Brief:
Copy the whole passage below about "postcard" museums, word for word.

-- Passage shown follows --

The superficial sheen of 'postcard' museums

But not everyone was enamored with the MoMA-effect. The show might have been embraced by the public and the politicians, but the art establishment has been largely hostile -- and not just because of a perceived US imperialism on the part of the curators.

Bildgalerie Deutsche Kunst der Nachkriegszeit Künstler Georg Baselitz
Georg BaselitzImage: dpa

"Art that's easy to consume can be counter-productive," insisted Jörn Merkert from the Berlinische Galerie, set to re-open in October after a seven-year absence. As director of a museum boasting work by renowned 20th-century German artists including Otto Dix, Ernst Ludwig Kirchner and Georg Baselitz (photo), one of Merkert's priorities is to anchor his gallery firmly within the community by offering children's workshops and facilities for the disabled, for example.

"It's all very well promoting art as an event, but it's also important to strengthen the profile of museums and their collections," he told DW-World.

"From a marketing point of view, it shouldn't be about individual works with 'post-card' potential," he said dismissively. "No one needs 'post-card' museums."

As far as Merkert is concerned, Berlin seldom sees sensational public interest in an exhibition because the capital's museums have to work with "negligible marketing and advertising budgets due to the catastrophic state of Berlin's finances."

-- Passage shown concluded --
-- Extracted entries follows --

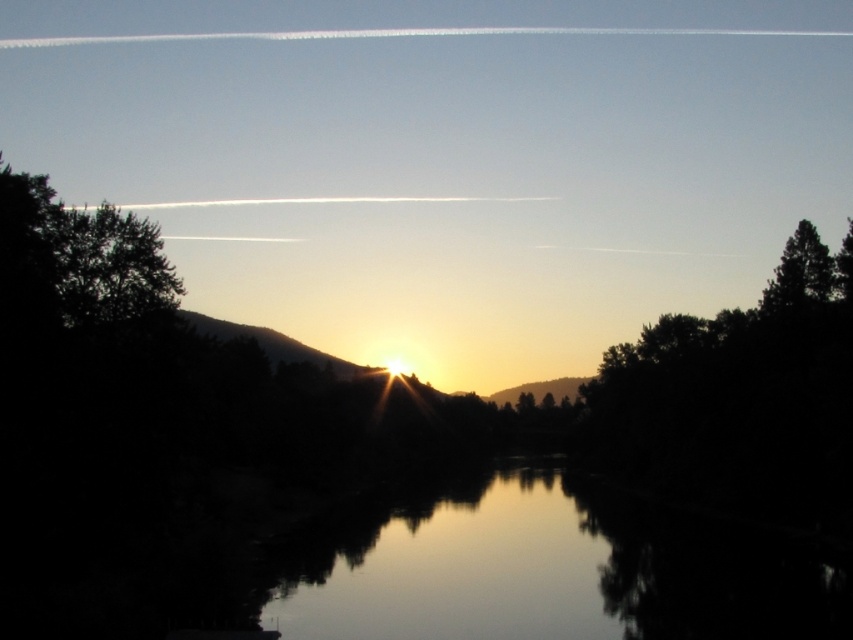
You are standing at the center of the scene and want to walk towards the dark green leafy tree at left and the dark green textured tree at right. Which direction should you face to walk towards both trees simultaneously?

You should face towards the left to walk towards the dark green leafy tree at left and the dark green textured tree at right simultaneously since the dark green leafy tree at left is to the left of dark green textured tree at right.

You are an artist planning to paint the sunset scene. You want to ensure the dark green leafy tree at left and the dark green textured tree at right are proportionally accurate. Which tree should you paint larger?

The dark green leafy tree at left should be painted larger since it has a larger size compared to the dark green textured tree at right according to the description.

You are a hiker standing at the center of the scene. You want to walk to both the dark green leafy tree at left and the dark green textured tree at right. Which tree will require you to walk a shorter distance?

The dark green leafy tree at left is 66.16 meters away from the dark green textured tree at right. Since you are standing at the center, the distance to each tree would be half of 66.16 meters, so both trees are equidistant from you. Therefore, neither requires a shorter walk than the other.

-- Extracted entries concluded --

The completed task:
The superficial sheen of 'postcard' museums

But not everyone was enamored with the MoMA-effect. The show might have been embraced by the public and the politicians, but the art establishment has been largely hostile -- and not just because of a perceived US imperialism on the part of the curators.

Bildgalerie Deutsche Kunst der Nachkriegszeit Künstler Georg Baselitz
Georg BaselitzImage: dpa

"Art that's easy to consume can be counter-productive," insisted Jörn Merkert from the Berlinische Galerie, set to re-open in October after a seven-year absence. As director of a museum boasting work by renowned 20th-century German artists including Otto Dix, Ernst Ludwig Kirchner and Georg Baselitz (photo), one of Merkert's priorities is to anchor his gallery firmly within the community by offering children's workshops and facilities for the disabled, for example.

"It's all very well promoting art as an event, but it's also important to strengthen the profile of museums and their collections," he told DW-World.

"From a marketing point of view, it shouldn't be about individual works with 'post-card' potential," he said dismissively. "No one needs 'post-card' museums."

As far as Merkert is concerned, Berlin seldom sees sensational public interest in an exhibition because the capital's museums have to work with "negligible marketing and advertising budgets due to the catastrophic state of Berlin's finances."